---- Provided entries

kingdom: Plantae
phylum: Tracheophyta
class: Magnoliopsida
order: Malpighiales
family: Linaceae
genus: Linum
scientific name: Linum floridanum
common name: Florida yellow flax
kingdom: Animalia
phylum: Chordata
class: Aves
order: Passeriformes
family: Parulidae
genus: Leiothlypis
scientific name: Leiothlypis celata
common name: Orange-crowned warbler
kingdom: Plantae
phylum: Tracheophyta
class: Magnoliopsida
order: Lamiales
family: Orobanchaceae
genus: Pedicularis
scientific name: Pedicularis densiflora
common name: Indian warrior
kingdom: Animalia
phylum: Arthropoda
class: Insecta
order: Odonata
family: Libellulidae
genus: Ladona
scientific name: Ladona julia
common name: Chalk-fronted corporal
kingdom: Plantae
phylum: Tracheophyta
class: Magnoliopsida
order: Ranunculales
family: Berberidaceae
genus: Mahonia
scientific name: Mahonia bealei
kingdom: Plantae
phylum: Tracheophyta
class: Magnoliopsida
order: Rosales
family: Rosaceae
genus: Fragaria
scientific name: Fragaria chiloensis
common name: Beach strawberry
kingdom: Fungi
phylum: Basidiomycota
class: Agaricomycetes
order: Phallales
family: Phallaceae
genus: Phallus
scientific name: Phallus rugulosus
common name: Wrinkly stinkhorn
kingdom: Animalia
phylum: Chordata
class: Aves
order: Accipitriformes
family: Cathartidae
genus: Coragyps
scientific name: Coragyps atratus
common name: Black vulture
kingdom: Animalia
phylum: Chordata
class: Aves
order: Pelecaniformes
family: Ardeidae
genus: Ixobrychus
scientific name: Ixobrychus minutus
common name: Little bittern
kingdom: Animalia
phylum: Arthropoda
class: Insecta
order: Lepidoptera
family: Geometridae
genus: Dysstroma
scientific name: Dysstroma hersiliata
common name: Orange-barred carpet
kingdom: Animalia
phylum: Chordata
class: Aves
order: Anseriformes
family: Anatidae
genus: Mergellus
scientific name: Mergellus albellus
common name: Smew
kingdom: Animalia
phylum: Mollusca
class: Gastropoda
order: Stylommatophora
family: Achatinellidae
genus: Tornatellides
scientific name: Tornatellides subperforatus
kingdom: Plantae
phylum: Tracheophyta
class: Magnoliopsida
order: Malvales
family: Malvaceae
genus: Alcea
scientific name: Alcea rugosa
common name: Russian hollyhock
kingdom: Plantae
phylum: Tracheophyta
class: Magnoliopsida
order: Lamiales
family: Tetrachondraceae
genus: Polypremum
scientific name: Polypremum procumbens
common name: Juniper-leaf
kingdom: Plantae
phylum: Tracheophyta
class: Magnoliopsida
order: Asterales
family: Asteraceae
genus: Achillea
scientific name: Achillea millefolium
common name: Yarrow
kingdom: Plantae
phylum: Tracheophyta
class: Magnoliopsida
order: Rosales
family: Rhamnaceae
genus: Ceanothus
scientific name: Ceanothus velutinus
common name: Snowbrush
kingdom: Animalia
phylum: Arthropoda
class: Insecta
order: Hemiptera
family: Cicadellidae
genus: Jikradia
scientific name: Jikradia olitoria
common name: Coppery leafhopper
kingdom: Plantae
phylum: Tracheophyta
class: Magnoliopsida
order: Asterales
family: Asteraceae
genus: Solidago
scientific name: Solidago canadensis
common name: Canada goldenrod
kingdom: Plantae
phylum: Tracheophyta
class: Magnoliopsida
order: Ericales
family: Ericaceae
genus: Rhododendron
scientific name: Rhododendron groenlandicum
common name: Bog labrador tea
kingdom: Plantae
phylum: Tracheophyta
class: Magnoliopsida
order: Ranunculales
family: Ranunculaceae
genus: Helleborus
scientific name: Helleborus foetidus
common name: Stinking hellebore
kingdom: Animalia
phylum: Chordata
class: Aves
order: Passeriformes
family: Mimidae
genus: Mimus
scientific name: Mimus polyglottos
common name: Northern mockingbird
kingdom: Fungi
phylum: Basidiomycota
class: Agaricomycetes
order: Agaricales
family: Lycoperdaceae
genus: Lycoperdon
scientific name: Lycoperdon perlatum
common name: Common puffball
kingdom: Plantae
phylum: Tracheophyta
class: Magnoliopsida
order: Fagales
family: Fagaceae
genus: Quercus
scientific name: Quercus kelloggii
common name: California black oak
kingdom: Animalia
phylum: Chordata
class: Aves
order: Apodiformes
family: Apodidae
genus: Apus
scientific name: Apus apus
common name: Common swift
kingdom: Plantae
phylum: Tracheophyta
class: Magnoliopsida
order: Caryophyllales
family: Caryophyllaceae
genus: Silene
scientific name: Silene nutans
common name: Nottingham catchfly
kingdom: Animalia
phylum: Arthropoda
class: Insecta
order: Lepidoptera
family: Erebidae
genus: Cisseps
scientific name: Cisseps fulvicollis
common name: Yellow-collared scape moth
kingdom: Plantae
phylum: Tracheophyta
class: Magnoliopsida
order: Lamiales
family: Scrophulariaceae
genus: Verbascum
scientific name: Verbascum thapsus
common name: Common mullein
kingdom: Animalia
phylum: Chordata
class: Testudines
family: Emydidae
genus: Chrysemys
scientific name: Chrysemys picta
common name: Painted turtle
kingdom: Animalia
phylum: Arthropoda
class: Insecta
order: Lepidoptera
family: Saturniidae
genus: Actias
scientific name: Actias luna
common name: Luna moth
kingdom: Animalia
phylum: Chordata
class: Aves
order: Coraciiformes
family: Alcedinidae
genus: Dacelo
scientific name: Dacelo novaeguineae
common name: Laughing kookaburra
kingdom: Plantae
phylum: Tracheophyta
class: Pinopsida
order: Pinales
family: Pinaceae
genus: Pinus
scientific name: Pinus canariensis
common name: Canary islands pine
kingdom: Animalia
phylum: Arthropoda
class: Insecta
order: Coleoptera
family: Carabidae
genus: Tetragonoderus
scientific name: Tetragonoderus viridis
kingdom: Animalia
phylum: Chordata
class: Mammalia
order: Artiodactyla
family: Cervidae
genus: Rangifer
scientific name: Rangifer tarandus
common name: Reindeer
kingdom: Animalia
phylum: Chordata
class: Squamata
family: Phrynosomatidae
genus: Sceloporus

--------

What is required → Repeat the part of the data above that opens with the line containing "order: Anseriformes" and closes with the line containing "scientific name: Tornatellides subperforatus".

Response to the exercise →
order: Anseriformes
family: Anatidae
genus: Mergellus
scientific name: Mergellus albellus
common name: Smew
kingdom: Animalia
phylum: Mollusca
class: Gastropoda
order: Stylommatophora
family: Achatinellidae
genus: Tornatellides
scientific name: Tornatellides subperforatus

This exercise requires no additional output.